Now we apply the normalize function to the aggregated data using the Z-score and the min-max option. We obtain two different noramlized dataframes.

In [None]:
norm_z_df = normalize(av_df, 0) # Normalising the aggregated data using the Z-score
norm_minmax_df = normalize(av_df,1) # Normalising the aggregated data using the minmax method

### 4. Differentiating between controls (healthy subjects) and patients

First, the appropriate package for K Neighbors classification has to be imported.

In [None]:
from sklearn.neighbors import KNeighborsClassifier

1) Classification method is performed on **cleaned and aggregated** data.

In [None]:
y = av_df['stat'] #Labels in status train the classifier
X = av_df.drop(['id','stat'], axis=1) # drop all varibales that are not predicting variables

# Initialize the model with n = neighbors
knn = KNeighborsClassifier(n_neighbors=3)
## Fit the model on the observed data.
knn.fit(X, y)
## See how the model performs.
Acc = knn.score(X, y)
print ('The accuracy of the model is ' + str(Acc))

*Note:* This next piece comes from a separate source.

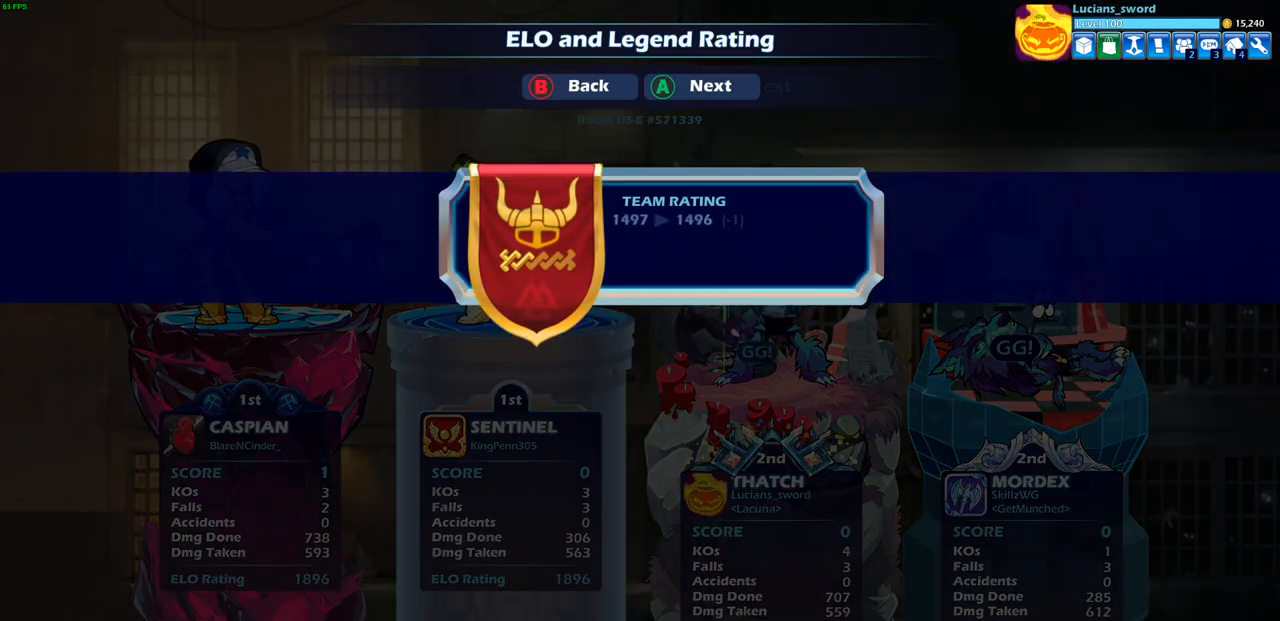
{"buttons": [], "left_stick": "center", "right_stick": "center", "events": []}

2) Now we will repeat the analysis by normalising the variables using **Z score**.

In [None]:
y = norm_z_df['stat']
X = norm_z_df.drop(['id','stat'], axis=1) # drop all varribales that are not predicting variables

# Initialize the model with n = neighbors
knn = KNeighborsClassifier(n_neighbors=3)
## Fit the model on the observed data.
knn.fit(X, y)
## See how the model performs.
Acc = knn.score(X, y)
print ('The accuracy of the model is ' + str(Acc))

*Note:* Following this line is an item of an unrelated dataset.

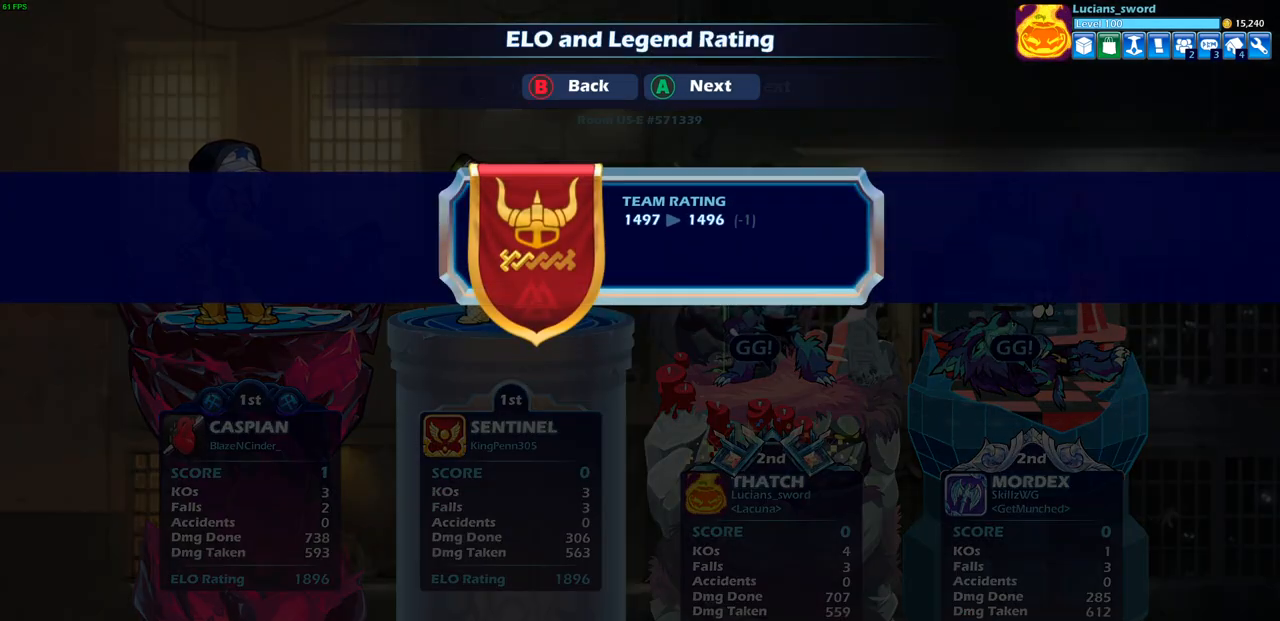
{"buttons": ["CROSS"], "left_stick": "center", "right_stick": "center", "events": [[417, "CROSS", "down"]]}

3) Finally, cleaned, aggregated but normalized data using the **min-max** option.

In [None]:
y = norm_minmax_df['stat']
X = norm_minmax_df.drop(['id','stat'], axis=1) # drop all varribales that are not predicting variables

# Initialize the model with n = neighbors
knn = KNeighborsClassifier(n_neighbors=3)
## Fit the model on the observed data.
knn.fit(X, y)
## See how the model performs.
Acc = knn.score(X, y)
print ('The accuracy of the model is ' + str(Acc))

We do not seem to find differences of accuracy between the models, although it was expected that normalization would yield imporved accuracy.